My daughter also had open heart surgery as a baby. She had a follow up appointment a few months ago. I didn't know about the heart issues that you mentioned to me about though so I will have to follow up. I know that a fee months ago they did a thorough follow up with the EKG and echo testing. They knew she was having cognitive problems at the time of her appointment. I'm just trying to get the thyroid blood work done for the antibodies and having a very difficult time. So I am going to have to probably call for an appointment in Baltimore if no one gets back to me up here.

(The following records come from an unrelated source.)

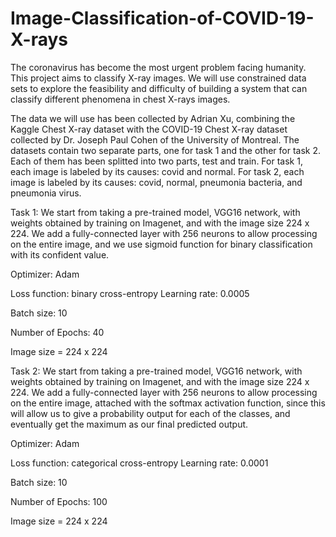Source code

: # Image-Classification-of-COVID-19-X-rays

The coronavirus has become the most urgent problem facing humanity. This project aims to classify X-ray images. We will use constrained data sets to explore the feasibility and difficulty of building a system that can classify different phenomena in chest X-rays images.


The data we will use has been collected by Adrian Xu, combining the Kaggle Chest X-ray dataset with the COVID-19 Chest X-ray dataset collected by Dr. Joseph Paul Cohen of the University of Montreal.
The datasets contain two separate parts, one for task 1 and the other for task 2. Each of them has been splitted into two parts, test and train. For task 1, each image is labeled by its causes: covid and normal. For task 2, each image is labeled by its causes: covid, normal, pneumonia bacteria, and pneumonia virus.

Task 1:
We start from taking a pre-trained model, VGG16 network, with weights obtained by training on Imagenet, and with the image size 224 x 224. We add a fully-connected layer with 256 neurons to allow processing on the entire image, and we use sigmoid function for binary classification with its confident value.

Optimizer: Adam

Loss function: binary cross-entropy Learning rate: 0.0005

Batch size: 10

Number of Epochs: 40

Image size = 224 x 224


Task 2:
We start from taking a pre-trained model, VGG16 network, with weights obtained by training on Imagenet, and with the image size 224 x 224. We add a fully-connected layer with 256 neurons to allow processing on the entire image, attached with the softmax activation function, since this will allow us to give a probability output for each of the classes, and eventually get the maximum as our final predicted output.

Optimizer: Adam

Loss function: categorical cross-entropy Learning rate: 0.0001

Batch size: 10

Number of Epochs: 100

Image size = 224 x 224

Great that they did an Echo; that is how they found the Sub-aortic stenosis in my daughter. So it appears that you can check that off your 'worry list.' I would hope that you will follow up on the thyroid antibodies tests. Has your daughter had EEG? How is your daughter's balance? Does she have any involuntary movement, i.e. Jerks or seizures? How is her speech, as compared to before symptoms began? The 3rd Chromosone on the 21st pair has on it genes that cause our children to be born with 30% more GABA in their brains, so we have to monitor the ingredients in any meds that are prescribed for them. They do not need more GABA action in their brains, they already have too much. That is the reason their mental processing is slower than our's. They can accomplish as much as you, me, anyone, but it takes them longer because they are just naturally over-sedated, slow. We all have GABA in our brains, it is our natural tranquilizer. (One caveat: In the event of a seizure, they are given benzodiazepine to stop the seizure, which is perfectly permissible and needed.) But they should not be given benzodiazepine, which increases GABA action in the brain, on a regular daily schedule. (Caution: when a person has taken a benzodiazepine for more than several days, they must be withdrawn slowly, or the abrupt sessation may provoke seizure activity.) Many drs., nurse practitioners do not know this as they do not have, or take, the time to read current research reports. (I am not a medical professional. I am a mother, a mother who has watched her daughter suffer needlessly, due often to doctor prescribed medication that she should never have been given. I, like parents everywhere, have, to a certain extent, to depend on and trust that doctors will know the appropriate treatment. I have learned that it is my parent responsibility to always double check what is being prescribed for her. Doctors want to help them, but they have had little if any Down syndrome-specific training/education in medical school. In their practices, they may see 3 or 4 over their entire years of practice; not enough to accumulate a lot of experience. This is the reason it is best when close to a major medical center to take them there. Kennedy-Krieger at Johns Hopkins sees patients with DS from all over the world.